- PROBLEM STATEMENT -
Reproduce each line of the material below verbatim, in its original order and without any changes.

___

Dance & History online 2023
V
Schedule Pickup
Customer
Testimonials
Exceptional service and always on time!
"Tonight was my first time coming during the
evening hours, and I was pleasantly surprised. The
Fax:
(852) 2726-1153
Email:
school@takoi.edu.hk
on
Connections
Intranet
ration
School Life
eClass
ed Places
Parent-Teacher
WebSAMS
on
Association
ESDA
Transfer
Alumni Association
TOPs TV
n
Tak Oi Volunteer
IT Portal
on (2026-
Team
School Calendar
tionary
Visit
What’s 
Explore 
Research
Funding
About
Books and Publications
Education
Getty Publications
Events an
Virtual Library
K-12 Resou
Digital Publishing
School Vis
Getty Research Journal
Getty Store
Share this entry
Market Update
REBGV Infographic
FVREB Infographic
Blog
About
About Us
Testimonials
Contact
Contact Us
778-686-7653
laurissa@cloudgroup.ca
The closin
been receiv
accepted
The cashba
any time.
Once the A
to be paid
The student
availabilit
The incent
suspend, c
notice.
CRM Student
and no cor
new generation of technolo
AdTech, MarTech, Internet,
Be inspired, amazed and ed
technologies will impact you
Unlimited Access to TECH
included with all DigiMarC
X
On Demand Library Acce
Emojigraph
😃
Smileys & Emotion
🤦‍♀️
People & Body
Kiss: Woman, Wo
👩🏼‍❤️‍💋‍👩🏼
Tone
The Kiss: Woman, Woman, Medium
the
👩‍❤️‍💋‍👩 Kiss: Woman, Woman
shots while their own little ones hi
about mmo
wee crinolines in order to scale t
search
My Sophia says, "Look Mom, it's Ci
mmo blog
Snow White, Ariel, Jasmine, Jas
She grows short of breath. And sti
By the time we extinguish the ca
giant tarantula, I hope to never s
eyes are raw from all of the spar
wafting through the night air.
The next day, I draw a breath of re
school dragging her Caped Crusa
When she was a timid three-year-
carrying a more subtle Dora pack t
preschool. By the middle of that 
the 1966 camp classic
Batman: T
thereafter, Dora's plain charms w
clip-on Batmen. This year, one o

___

- EXERCISE OUTPUT -
Dance & History online 2023
V
Schedule Pickup
Customer
Testimonials
Exceptional service and always on time!
"Tonight was my first time coming during the
evening hours, and I was pleasantly surprised. The
Fax:
(852) 2726-1153
Email:
school@takoi.edu.hk
on
Connections
Intranet
ration
School Life
eClass
ed Places
Parent-Teacher
WebSAMS
on
Association
ESDA
Transfer
Alumni Association
TOPs TV
n
Tak Oi Volunteer
IT Portal
on (2026-
Team
School Calendar
tionary
Visit
What’s 
Explore 
Research
Funding
About
Books and Publications
Education
Getty Publications
Events an
Virtual Library
K-12 Resou
Digital Publishing
School Vis
Getty Research Journal
Getty Store
Share this entry
Market Update
REBGV Infographic
FVREB Infographic
Blog
About
About Us
Testimonials
Contact
Contact Us
778-686-7653
laurissa@cloudgroup.ca
The closin
been receiv
accepted
The cashba
any time.
Once the A
to be paid
The student
availabilit
The incent
suspend, c
notice.
CRM Student
and no cor
new generation of technolo
AdTech, MarTech, Internet,
Be inspired, amazed and ed
technologies will impact you
Unlimited Access to TECH
included with all DigiMarC
X
On Demand Library Acce
Emojigraph
😃
Smileys & Emotion
🤦‍♀️
People & Body
Kiss: Woman, Wo
👩🏼‍❤️‍💋‍👩🏼
Tone
The Kiss: Woman, Woman, Medium
the
👩‍❤️‍💋‍👩 Kiss: Woman, Woman
shots while their own little ones hi
about mmo
wee crinolines in order to scale t
search
My Sophia says, "Look Mom, it's Ci
mmo blog
Snow White, Ariel, Jasmine, Jas
She grows short of breath. And sti
By the time we extinguish the ca
giant tarantula, I hope to never s
eyes are raw from all of the spar
wafting through the night air.
The next day, I draw a breath of re
school dragging her Caped Crusa
When she was a timid three-year-
carrying a more subtle Dora pack t
preschool. By the middle of that 
the 1966 camp classic
Batman: T
thereafter, Dora's plain charms w
clip-on Batmen. This year, one o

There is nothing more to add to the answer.